The ultra-high fruit spine density and numerous spines are controlled by different genes

Ten cucumber CG lines with numerous fruit spines controlled by the single recessive gene ns have been reported by Xie et al. (2018). These lines are not part of the 64 CG lines used in the present study because these are under different genetic control. Cucumbers with numerous spines are a unique group, with an average of more than 40 spines in the unit circle, which is about fourfold higher than either HFSD or UFSD (Fig. 1b). Xie et al. (2018) fine-mapped ns using an F2 population of 2513 individuals derived from NCG122 (a line with numerous fruit spines) and NCG121 (a line with few fruit spines) and showed that NS is auxin transporter-like protein 3. Genetic analysis of the ns gene in natural populations revealed that one InDel within the coding region of ns can distinguish between numerous-spines and non-numerous-spines cucumbers. Thus, the UFSD lines and cucumbers with numerous spines have different phenotypes and the spines numbers are most likely controlled by different genes.

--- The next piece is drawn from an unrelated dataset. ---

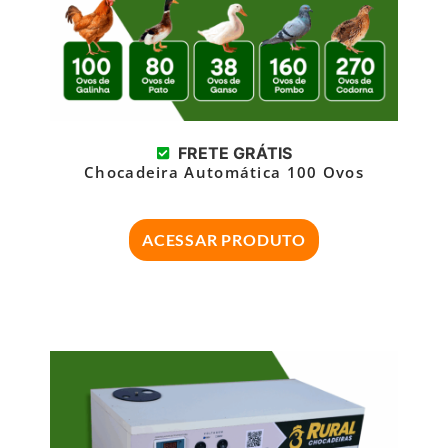
FRETE GRÁTIS
Chocadeira Automática 100 Ovos
ACESSAR PRODUTO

Cucumber fruit spine density is one of the most important economic traits for visual appearance. Fruit spines are multicellular, non-glandular trichomes that develop from epidermal cells of the fruit skin, which are similar in shape and structure to leaf trichomes (Guan 2008). It seems that the development and growth of trichomes in the foliage are under the same genetic control as those on the fruits, because trichomes are absent in all aboveground parts of glabrous fruit mutants (Yang et al. 2011; Li et al. 2015; Pan et al. 2015; Wang et al. 2016; Cui et al. 2016) and present in similar numbers on the aboveground parts of ecotypes with few trichomes. The results presented in this paper will be used in the Chinese cucumber improvement program to produce a range of products that addresses consumer demand.